WORK TASK >> Swap every "suscriptores" in the records below for "clientes" and repeat all the text without any other change. Leave out the pictures.

Transcribed page text
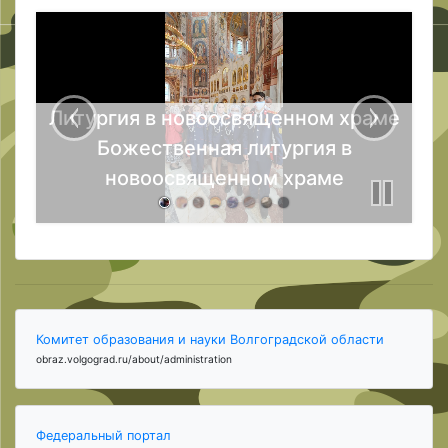
Литургия в новоосвященном храме
Божественная литургия в
новоосвященном храме
Комитет образования и науки Волгоградской области
obraz.volgograd.ru/about/administration
Федеральный портал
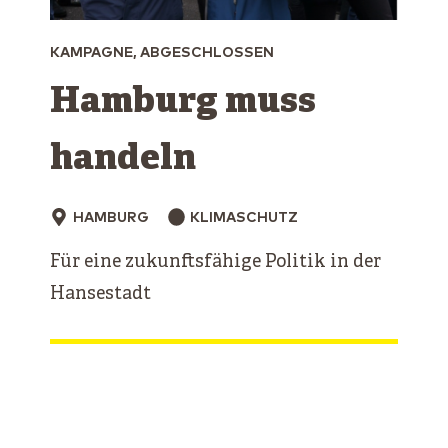
KAMPAGNE, ABGESCHLOSSEN
Hamburg muss
handeln
HAMBURG
KLIMASCHUTZ
Für eine zukunftsfähige Politik in der
Hansestadt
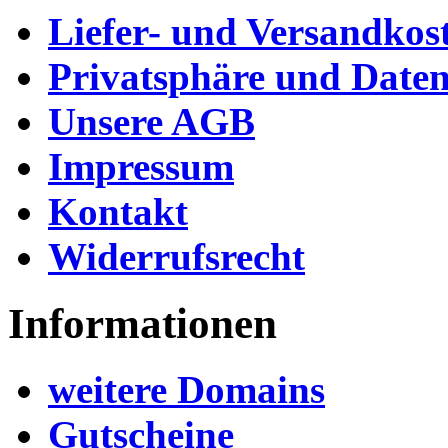
Liefer- und Versandkos
Privatsphäre und Daten
Unsere AGB
Impressum
Kontakt
Widerrufsrecht
Informationen
weitere Domains
Gutscheine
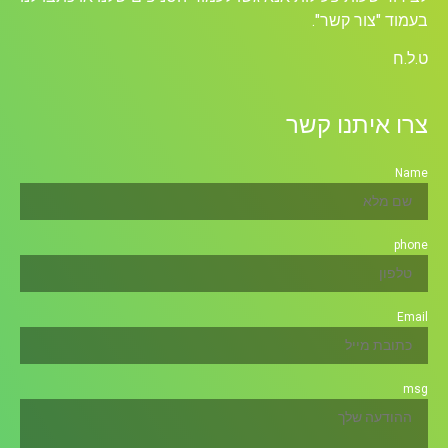
בעמוד "צור קשר".
ט.ל.ח
צרו איתנו קשר
Name
phone
Email
msg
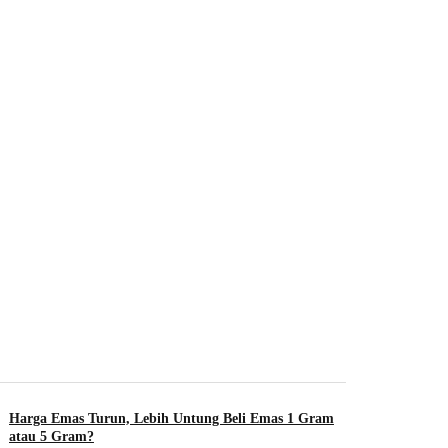
Harga Emas Turun, Lebih Untung Beli Emas 1 Gram
atau 5 Gram?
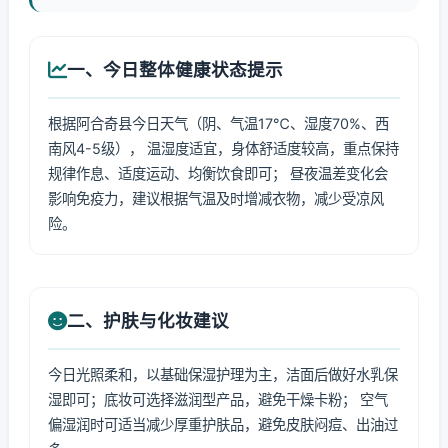
一、今日整体健康状态提示
根据阿合奇县今日天气（阴、气温17℃、湿度70%、西
南风4-5级）， 温湿度适宜，身体舒适度较高，重点保持
规律作息、适度运动、均衡饮食即可； 昼夜温差变化会
影响免疫力，建议根据气温及时增减衣物，减少受凉风
险。
二、护肤与化妆建议
今日光照柔和，以基础保湿护理为主，洁面后做好水乳保
湿即可；底妆可选择滋润型产品，避免干燥卡粉； 空气
偏湿润时可适当减少厚重护肤品，避免皮肤闷痘、出油过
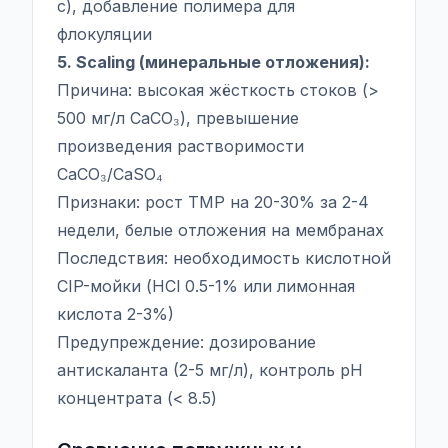
с), добавление полимера для
флокуляции
5. Scaling (минеральные отложения):
Причина: высокая жёсткость стоков (>
500 мг/л CaCO₃), превышение
произведения растворимости
CaCO₃/CaSO₄
Признаки: рост TMP на 20-30% за 2-4
недели, белые отложения на мембранах
Последствия: необходимость кислотной
CIP-мойки (HCl 0.5-1% или лимонная
кислота 2-3%)
Предупреждение: дозирование
антискаланта (2-5 мг/л), контроль pH
концентрата (< 8.5)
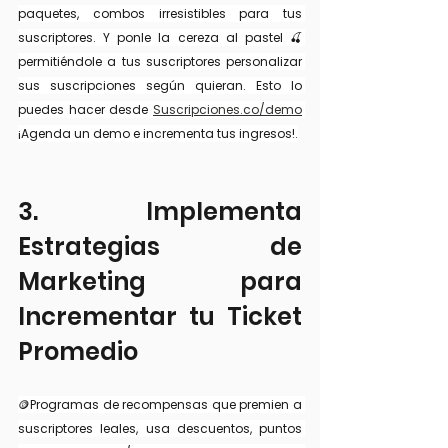
paquetes, combos irresistibles para tus 
suscriptores. Y ponle la cereza al pastel 🍒 
permitiéndole a tus suscriptores personalizar 
sus suscripciones según quieran. Esto lo 
puedes hacer desde 
Suscripciones.co/demo
¡Agenda un demo e incrementa tus ingresos!.
3. Implementa 
Estrategias de 
Marketing para 
Incrementar tu Ticket 
Promedio
🪙Programas de recompensas que premien a 
suscriptores leales, usa descuentos, puntos 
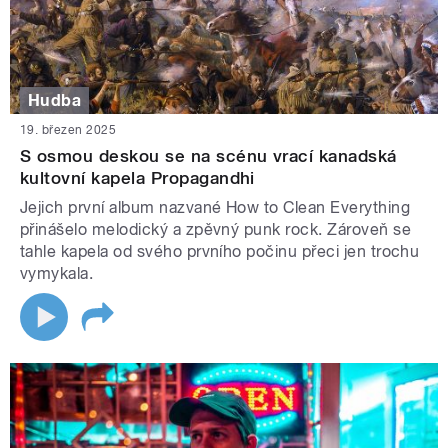
Hudba
19. březen 2025
S osmou deskou se na scénu vrací kanadská
kultovní kapela Propagandhi
Jejich první album nazvané How to Clean Everything
přinášelo melodický a zpěvný punk rock. Zároveň se
tahle kapela od svého prvního počinu přeci jen trochu
vymykala.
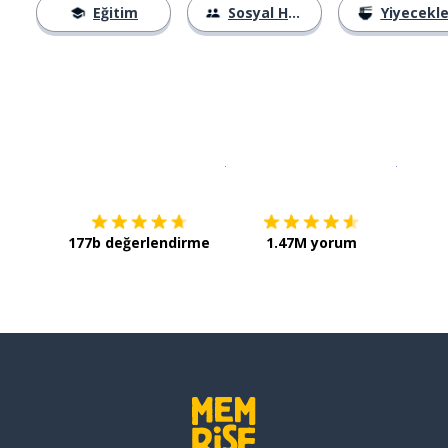
Eğitim
Sosyal Hayat
Yiyecekle
İndirmek için
App Store
Şimdi İ
177b değerlendirme
1.47M yorum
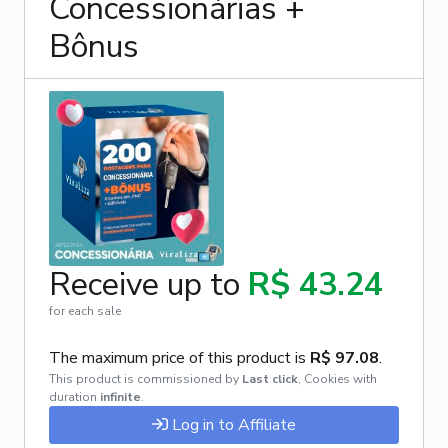
Concessionárias +
Bônus
Receive up to
R$ 43.24
for each sale
The maximum price of this product is
R$ 97.08
.
This product is commissioned by
Last click
,
Cookies with
duration
infinite
.
Log in to Affiliate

COMPLETED TASK >>
Литургия в новоосвященном храме
Божественная литургия в
новоосвященном храме
Комитет образования и науки Волгоградской области
obraz.volgograd.ru/about/administration
Федеральный портал
KAMPAGNE, ABGESCHLOSSEN
Hamburg muss
handeln
HAMBURG
KLIMASCHUTZ
Für eine zukunftsfähige Politik in der
Hansestadt
Liefer- und Versandkos
Privatsphäre und Daten
Unsere AGB
Impressum
Kontakt
Widerrufsrecht
Informationen
weitere Domains
Gutscheine
בעמוד "צור קשר".
ט.ל.ח
צרו איתנו קשר
Name
phone
Email
msg
Harga Emas Turun, Lebih Untung Beli Emas 1 Gram
atau 5 Gram?
一、今日整体健康状态提示
根据阿合奇县今日天气（阴、气温17℃、湿度70%、西
南风4-5级）， 温湿度适宜，身体舒适度较高，重点保持
规律作息、适度运动、均衡饮食即可； 昼夜温差变化会
影响免疫力，建议根据气温及时增减衣物，减少受凉风
险。
二、护肤与化妆建议
今日光照柔和，以基础保湿护理为主，洁面后做好水乳保
湿即可；底妆可选择滋润型产品，避免干燥卡粉； 空气
偏湿润时可适当减少厚重护肤品，避免皮肤闷痘、出油过
с), добавление полимера для
флокуляции
5. Scaling (минеральные отложения):
Причина: высокая жёсткость стоков (>
500 мг/л CaCO₃), превышение
произведения растворимости
CaCO₃/CaSO₄
Признаки: рост TMP на 20-30% за 2-4
недели, белые отложения на мембранах
Последствия: необходимость кислотной
CIP-мойки (HCl 0.5-1% или лимонная
кислота 2-3%)
Предупреждение: дозирование
антискаланта (2-5 мг/л), контроль pH
концентрата (< 8.5)
paquetes, combos irresistibles para tus 
clientes. Y ponle la cereza al pastel 🍒 
permitiéndole a tus clientes personalizar 
sus suscripciones según quieran. Esto lo 
puedes hacer desde 
Suscripciones.co/demo
¡Agenda un demo e incrementa tus ingresos!.
3. Implementa 
Estrategias de 
Marketing para 
Incrementar tu Ticket 
Promedio
🪙Programas de recompensas que premien a 
clientes leales, usa descuentos, puntos 
Hudba
19. březen 2025
S osmou deskou se na scénu vrací kanadská
kultovní kapela Propagandhi
Jejich první album nazvané How to Clean Everything
přinášelo melodický a zpěvný punk rock. Zároveň se
tahle kapela od svého prvního počinu přeci jen trochu
vymykala.
Eğitim
Sosyal Hayat
Yiyecekle
İndirmek için
App Store
Şimdi İ
177b değerlendirme
1.47M yorum
Concessionárias +
Bônus
Receive up to
R$ 43.24
for each sale
The maximum price of this product is
R$ 97.08
.
This product is commissioned by
Last click
,
Cookies with
duration
infinite
.
Log in to Affiliate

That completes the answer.